This was written by Gerhard Domagk, Nobel Prize for Medicine, from in a Gestapo prison in Germany 1939.
It is a simple fact, that on the simple accounting of lives saved versus those destroyed, most policies can be judged. I am not yet aware of one life that has been unequivocally saved in the GWOT.
June 4, 2008 8:51 PM | Reply | Permalink
Excellent quote. How can these people be so wrong for so long and still have praise heaped upon them by their peers?
June 4, 2008 8:55 PM | Reply | Permalink
Partisan politics is so much the rule now that Republicans will never concede that the Bush administration was anything but somewhat unsuccessful. I have yet to hear a Republican acknowledge the depth of criminality, of ignorance, of veniality of this administration and all of its merry men.
June 5, 2008 12:24 AM | Reply | Permalink
And they never will, hoppy.
June 5, 2008 10:19 AM | Reply | Permalink
I have this dream that as the Bush administration fades into history with their institutional powers gone, and as the country gradually recovers its sanity, and as more and more incriminating memoirs come out, then the whole gamut of Bush domestic and international crimes - illegal wars, illegal detentions, illegal use of prosecutorial power, illegal disclosure of the identities of intelligence agents, domestic disinformation campaigns, unconstitutional usurpations of legislative branch powers, state-sponsored torture, etc. - will begin to be seen for what they are by all and sundry. Bush may end up being hunted down like Pinochet, and finally brought before the bar of international justice, and even US justice. I have hopes that then the vast majority of Republicans, if not all, will have recovered from their temporary dalliance with authoritarianism, and will look back and say, "Wow, that guy was really bad news."
June 5, 2008 10:44 AM | Reply | Permalink
I, too, have some reservations about the value of post-war Europe as an analogy to our current situation ... [so] I want to talk about this whole question of specious analogizing, because I think that this administration ...
nice segue.
┄┄┄┄┄┄┄┄┄┄┄┄┄┄┄┄┄┄┄┄
YOUR INSTRUCTIONS -
Reproduce the stretch of the comment thread from "It is a simple" through "in the GWOT.". The lines below come from a different source than the comment thread.

DATASET EXTRACT -
┄┄┄┄┄┄┄┄┄┄┄┄┄┄┄┄┄┄┄┄
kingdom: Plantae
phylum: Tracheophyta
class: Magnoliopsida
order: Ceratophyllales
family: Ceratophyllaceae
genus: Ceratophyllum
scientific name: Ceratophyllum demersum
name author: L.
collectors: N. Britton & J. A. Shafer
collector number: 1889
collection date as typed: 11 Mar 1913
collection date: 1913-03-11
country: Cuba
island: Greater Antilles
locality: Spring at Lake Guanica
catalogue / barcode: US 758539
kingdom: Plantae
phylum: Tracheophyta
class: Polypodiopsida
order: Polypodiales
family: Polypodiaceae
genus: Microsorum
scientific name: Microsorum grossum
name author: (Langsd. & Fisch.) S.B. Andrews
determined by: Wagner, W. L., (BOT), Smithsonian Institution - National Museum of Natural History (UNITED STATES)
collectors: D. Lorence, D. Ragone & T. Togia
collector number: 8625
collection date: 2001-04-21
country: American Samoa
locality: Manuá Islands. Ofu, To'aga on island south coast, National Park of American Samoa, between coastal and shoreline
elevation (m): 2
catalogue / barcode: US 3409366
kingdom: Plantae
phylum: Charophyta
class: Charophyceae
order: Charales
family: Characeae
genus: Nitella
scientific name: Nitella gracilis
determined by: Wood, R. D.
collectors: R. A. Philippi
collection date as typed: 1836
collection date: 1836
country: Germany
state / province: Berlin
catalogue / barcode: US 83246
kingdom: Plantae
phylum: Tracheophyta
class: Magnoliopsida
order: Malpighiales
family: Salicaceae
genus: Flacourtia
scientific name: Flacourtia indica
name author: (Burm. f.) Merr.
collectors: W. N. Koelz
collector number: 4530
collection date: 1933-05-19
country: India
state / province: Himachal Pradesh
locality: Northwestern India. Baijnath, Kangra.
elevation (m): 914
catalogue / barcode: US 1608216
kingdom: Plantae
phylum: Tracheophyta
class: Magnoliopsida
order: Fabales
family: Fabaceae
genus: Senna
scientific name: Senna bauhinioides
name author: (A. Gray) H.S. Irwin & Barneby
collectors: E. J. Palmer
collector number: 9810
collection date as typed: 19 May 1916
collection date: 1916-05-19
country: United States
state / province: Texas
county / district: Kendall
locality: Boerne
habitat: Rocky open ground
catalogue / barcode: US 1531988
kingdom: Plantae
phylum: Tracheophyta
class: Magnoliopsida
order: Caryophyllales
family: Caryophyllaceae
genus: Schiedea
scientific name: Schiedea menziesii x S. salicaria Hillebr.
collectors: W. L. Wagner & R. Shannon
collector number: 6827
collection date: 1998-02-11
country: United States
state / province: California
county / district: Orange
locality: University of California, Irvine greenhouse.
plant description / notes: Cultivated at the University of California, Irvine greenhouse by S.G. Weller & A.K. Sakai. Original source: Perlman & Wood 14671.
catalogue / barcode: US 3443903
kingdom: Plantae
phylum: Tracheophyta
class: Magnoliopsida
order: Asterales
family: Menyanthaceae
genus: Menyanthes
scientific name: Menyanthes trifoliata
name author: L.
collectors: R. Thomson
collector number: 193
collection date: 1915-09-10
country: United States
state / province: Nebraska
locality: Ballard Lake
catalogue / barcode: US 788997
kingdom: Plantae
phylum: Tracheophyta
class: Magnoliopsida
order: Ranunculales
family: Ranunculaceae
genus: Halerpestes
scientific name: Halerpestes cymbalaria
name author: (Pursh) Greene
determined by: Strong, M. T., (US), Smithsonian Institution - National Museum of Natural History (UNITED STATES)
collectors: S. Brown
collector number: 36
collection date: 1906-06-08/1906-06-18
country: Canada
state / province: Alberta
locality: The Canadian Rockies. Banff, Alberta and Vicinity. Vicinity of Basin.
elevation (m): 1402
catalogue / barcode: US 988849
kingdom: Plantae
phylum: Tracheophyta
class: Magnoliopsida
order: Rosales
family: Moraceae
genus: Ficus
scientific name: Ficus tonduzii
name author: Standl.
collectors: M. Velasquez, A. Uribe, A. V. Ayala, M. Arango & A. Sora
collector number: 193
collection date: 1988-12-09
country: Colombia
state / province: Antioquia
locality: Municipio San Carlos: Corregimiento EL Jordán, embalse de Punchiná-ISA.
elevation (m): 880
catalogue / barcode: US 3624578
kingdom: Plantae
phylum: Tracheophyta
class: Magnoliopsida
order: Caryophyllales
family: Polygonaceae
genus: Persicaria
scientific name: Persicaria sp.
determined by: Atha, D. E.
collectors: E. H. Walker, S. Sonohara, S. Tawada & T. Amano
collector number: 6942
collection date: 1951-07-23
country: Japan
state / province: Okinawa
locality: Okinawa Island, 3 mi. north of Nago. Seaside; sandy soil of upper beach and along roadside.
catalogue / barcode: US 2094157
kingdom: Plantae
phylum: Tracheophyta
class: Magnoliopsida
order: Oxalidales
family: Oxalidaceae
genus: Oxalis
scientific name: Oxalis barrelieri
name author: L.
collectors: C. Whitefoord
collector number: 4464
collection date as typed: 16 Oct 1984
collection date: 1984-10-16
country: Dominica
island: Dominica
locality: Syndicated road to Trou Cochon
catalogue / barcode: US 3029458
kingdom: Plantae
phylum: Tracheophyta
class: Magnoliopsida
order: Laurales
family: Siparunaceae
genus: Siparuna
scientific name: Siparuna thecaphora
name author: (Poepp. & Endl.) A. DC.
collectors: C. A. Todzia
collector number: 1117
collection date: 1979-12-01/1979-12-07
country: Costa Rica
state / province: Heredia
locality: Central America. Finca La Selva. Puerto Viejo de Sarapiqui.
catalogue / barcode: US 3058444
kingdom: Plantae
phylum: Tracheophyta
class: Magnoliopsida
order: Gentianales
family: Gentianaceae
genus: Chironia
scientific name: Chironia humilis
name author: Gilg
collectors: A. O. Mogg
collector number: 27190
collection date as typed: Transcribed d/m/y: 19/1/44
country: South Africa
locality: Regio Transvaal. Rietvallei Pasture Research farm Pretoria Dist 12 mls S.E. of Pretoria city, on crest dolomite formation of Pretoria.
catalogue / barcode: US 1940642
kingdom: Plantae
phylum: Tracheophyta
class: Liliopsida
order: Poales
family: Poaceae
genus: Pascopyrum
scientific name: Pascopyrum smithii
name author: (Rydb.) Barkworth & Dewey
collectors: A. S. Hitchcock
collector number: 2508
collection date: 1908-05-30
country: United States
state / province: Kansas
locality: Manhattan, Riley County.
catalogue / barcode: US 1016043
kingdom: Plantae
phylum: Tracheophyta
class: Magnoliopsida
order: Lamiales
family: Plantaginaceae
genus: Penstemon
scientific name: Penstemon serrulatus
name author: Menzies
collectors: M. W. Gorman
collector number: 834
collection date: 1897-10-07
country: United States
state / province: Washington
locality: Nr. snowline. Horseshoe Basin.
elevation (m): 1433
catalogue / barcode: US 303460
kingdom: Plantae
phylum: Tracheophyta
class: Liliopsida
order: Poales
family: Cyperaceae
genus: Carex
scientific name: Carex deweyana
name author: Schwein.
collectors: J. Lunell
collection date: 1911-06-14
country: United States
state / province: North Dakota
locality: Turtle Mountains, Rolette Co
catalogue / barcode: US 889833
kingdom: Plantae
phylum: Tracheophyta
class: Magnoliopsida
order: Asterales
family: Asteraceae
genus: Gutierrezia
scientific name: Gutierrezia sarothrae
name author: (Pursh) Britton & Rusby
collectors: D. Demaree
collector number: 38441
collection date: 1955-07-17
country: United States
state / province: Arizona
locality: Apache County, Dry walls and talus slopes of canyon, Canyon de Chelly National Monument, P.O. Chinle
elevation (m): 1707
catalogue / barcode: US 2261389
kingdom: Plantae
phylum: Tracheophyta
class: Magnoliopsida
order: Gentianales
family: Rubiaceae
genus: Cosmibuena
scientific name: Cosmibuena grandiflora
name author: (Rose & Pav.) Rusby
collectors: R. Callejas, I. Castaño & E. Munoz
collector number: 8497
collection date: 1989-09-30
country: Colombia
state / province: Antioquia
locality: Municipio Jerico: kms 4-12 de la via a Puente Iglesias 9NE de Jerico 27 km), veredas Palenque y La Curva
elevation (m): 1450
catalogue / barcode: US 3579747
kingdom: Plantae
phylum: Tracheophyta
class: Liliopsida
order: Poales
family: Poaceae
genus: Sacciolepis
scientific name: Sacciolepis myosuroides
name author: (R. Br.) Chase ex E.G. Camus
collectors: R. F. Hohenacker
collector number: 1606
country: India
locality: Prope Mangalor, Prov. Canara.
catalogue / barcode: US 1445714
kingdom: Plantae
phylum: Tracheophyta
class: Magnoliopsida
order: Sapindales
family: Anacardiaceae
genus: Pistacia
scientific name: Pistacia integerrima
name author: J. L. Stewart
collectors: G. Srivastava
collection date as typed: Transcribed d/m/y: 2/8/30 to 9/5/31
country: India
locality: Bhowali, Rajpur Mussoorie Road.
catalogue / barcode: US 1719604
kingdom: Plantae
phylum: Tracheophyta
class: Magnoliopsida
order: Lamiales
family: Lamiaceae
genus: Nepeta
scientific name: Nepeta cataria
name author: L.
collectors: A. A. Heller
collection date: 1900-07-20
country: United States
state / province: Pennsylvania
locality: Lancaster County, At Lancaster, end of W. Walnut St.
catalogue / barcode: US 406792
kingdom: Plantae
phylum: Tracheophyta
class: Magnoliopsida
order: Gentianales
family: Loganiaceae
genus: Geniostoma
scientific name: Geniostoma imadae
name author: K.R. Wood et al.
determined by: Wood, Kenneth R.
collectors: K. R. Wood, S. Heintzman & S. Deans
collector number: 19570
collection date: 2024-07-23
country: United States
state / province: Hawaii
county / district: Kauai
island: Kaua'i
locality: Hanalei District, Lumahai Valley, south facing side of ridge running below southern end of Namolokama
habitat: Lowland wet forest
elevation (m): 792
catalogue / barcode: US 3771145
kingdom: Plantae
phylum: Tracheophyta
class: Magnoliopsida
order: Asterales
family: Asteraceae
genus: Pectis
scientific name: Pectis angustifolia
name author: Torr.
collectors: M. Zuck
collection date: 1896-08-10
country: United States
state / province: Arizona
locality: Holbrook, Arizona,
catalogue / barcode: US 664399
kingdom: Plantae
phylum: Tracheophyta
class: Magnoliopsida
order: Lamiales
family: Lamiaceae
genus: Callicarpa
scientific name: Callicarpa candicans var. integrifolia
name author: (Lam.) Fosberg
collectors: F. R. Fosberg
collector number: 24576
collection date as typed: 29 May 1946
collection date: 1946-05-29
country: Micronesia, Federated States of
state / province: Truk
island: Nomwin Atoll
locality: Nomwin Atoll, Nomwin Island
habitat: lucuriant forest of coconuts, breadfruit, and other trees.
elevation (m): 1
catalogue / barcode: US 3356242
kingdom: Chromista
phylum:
┄┄┄┄┄┄┄┄┄┄┄┄┄┄┄┄┄┄┄┄
SOLUTION TO THIS TASK -
It is a simple fact, that on the simple accounting of lives saved versus those destroyed, most policies can be judged. I am not yet aware of one life that has been unequivocally saved in the GWOT.